October 16th, 2006 8:42 AM

Obituaries aren't the best articles for piling on negatively on the recently deceased, although as Amy Ridenour pointed out, the Washington Post tried that approach with former conservative Rep. Helen Chenoweth-Hage earlier this month. Compare that to the WashPost obituary for former liberal Rep. Gerry Studds published on Sunday, headlined "Gay Pioneer in Congress."

Yvonne Shinhoster Lamb lauded his work for noble causes: "Gerry E. Studds, the first openly gay person elected to Congress and a longtime proponent of environmental protection, New England fishermen and human rights, died Oct. 14" in Boston, reporting the health details from "Dean Hara, who married Mr. Studds in 2004 shortly after same-sex marriage was legalized in Massachusetts." She touted his work on the environment, "gay rights," and "peace."

Lamb said "his opposition to the Vietnam War propelled him back into politics. In 1968, the young teacher and peace activist joined the presidential primary campaign of Sen. Eugene McCarthy (D-Minn.) as a coordinator in New Hampshire, where his political acumen developed." In looking at the ABC News coverage of Studds before and after his sex-with-a-male-page scandal, Studds was quoted almost exclusively by ABC trashing the Reagan administration's opposition to the Sandinista communist dictatorship in Nicaragua and the contra fighters there, which went on to win election over Sandinista leader Daniel Ortega. Is that "human rights" work, according to the Washington Post? More like working against human rights, at least in that country.
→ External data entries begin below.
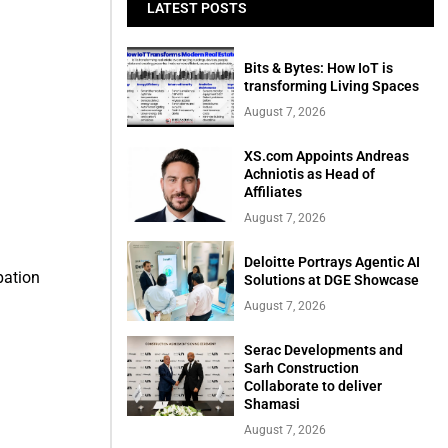
LATEST POSTS
Bits & Bytes: How IoT is
transforming Living Spaces
August 7, 2026
XS.com Appoints Andreas
Achniotis as Head of
Affiliates
August 7, 2026
Deloitte Portrays Agentic AI
pation
Solutions at DGE Showcase
August 7, 2026
Serac Developments and
Sarh Construction
Collaborate to deliver
Shamasi
August 7, 2026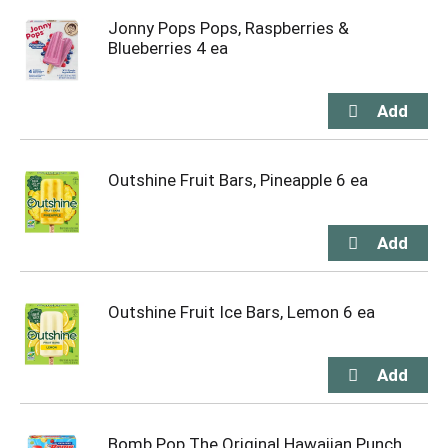
Jonny Pops Pops, Raspberries &
Blueberries 4 ea
Outshine Fruit Bars, Pineapple 6 ea
Outshine Fruit Ice Bars, Lemon 6 ea
Bomb Pop The Original Hawaiian Punch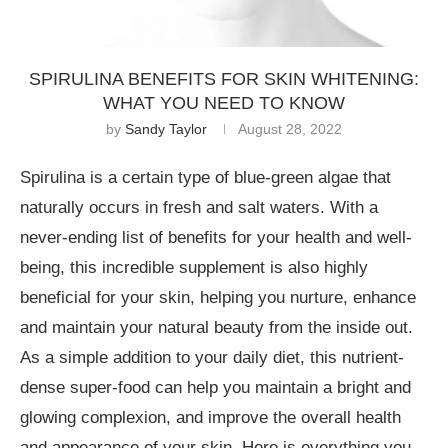
SPIRULINA BENEFITS FOR SKIN WHITENING:
WHAT YOU NEED TO KNOW
by
Sandy Taylor
August 28, 2022
Spirulina is a certain type of blue-green algae that
naturally occurs in fresh and salt waters. With a
never-ending list of benefits for your health and well-
being, this incredible supplement is also highly
beneficial for your skin, helping you nurture, enhance
and maintain your natural beauty from the inside out.
As a simple addition to your daily diet, this nutrient-
dense super-food can help you maintain a bright and
glowing complexion, and improve the overall health
and appearance of your skin. Here is everything you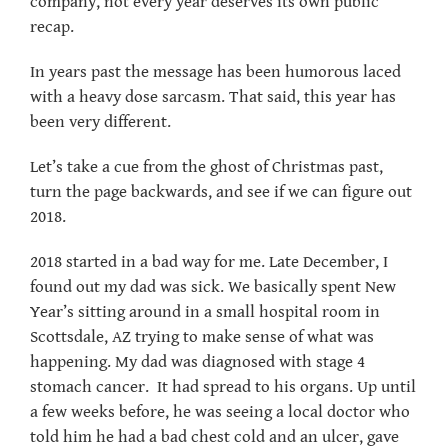
company, not every year deserves its own public
recap.
In years past the message has been humorous laced
with a heavy dose sarcasm. That said, this year has
been very different.
Let’s take a cue from the ghost of Christmas past,
turn the page backwards, and see if we can figure out
2018.
2018 started in a bad way for me. Late December, I
found out my dad was sick. We basically spent New
Year’s sitting around in a small hospital room in
Scottsdale, AZ trying to make sense of what was
happening. My dad was diagnosed with stage 4
stomach cancer. It had spread to his organs. Up until
a few weeks before, he was seeing a local doctor who
told him he had a bad chest cold and an ulcer, gave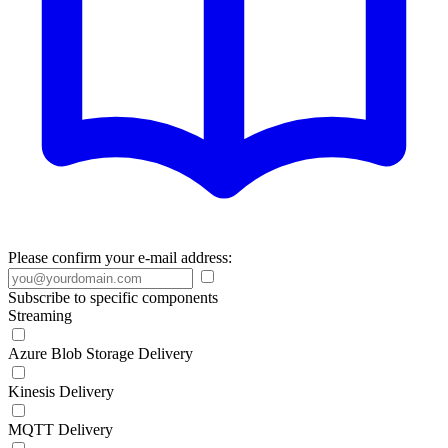
Please confirm your e-mail address:
Subscribe to specific components
Streaming
Azure Blob Storage Delivery
Kinesis Delivery
MQTT Delivery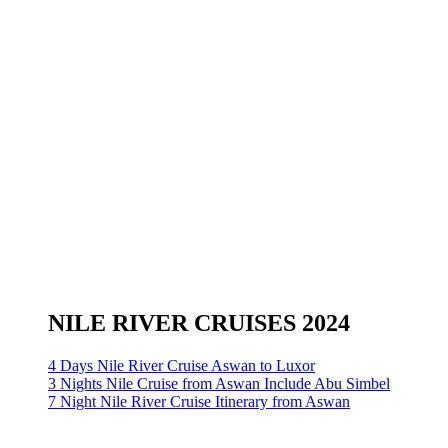
NILE RIVER CRUISES 2024
4 Days Nile River Cruise Aswan to Luxor
3 Nights Nile Cruise from Aswan Include Abu Simbel
7 Night Nile River Cruise Itinerary from Aswan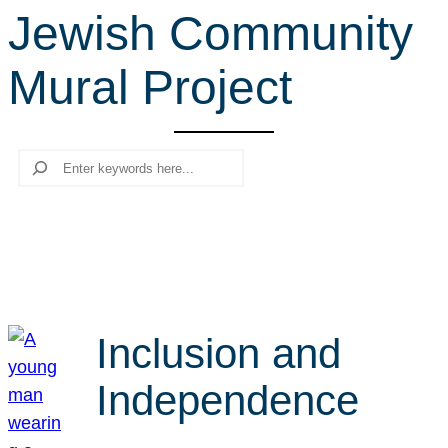
Jewish Community
r
c
Mural Project
h
Search
Inclusion and
Independence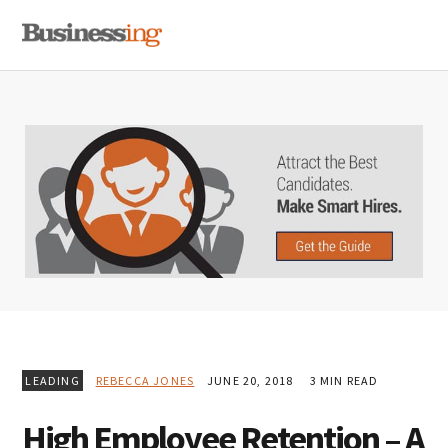
Skip
Skip
Skip
MENU
to
to
to
primary
main
primary
navigation
content
sidebar
LEADING
REBECCA JONES
JUNE 20, 2018
3 MIN READ
High Employee Retention – A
Take this example, from February 27, 1985, on ABC's World News Tonight:

John McWethy: "[Reagan] administration analysts concede that Ortega's so-called peace initiative is a stroke of political genius. That it could well sink the President's drive to win funding for the guerrillas that he calls freedom fighters. On the floor of the House today, the President's Nicaraguan policy had few friends."

Congressman Richard Durbin: "We drive Nicaragua into the arms of the Kremlin and we're shocked when we find them there."

Congressman Gerry Studds: "The President wants Congress to resume funding for military operations directed against the people and territory of Nicaragua, that too is tantamount to a declaration of war."

Or Studds on ABC, April 17, 1983, before his page scandal broke:

"The covert activities being engaged in uncovertly by this administration cannot be justified. In my judgment they are illegal."

The most scandalous part of Studds' career came first in the Post obituary, starting in paragraph two, but Lamb presented it as an "adult" relationship that was "complex" instead of predatory, as the media is currently portraying gay Republican Mark Foley:

Mr. Studds was a ranking member of the House Democratic leadership and popular in his 10th Congressional District in 1983 when he was censured for sexual misconduct with a 17-year-old male page that had occurred 10 years earlier.

Mr. Studds told the House that his affair with the page was "a very serious error in judgment" but that it was "a mutually voluntary, private relationship between adults."

He chose not to fight the charges, saying his right to privacy was more important.

"It is not a simple task for any of us to meet adequately the obligations of either public office or private life, let alone both," Mr. Studds said on the House floor. "But these challenges are made substantially more complex when one is, as I am, both an elected public official and gay."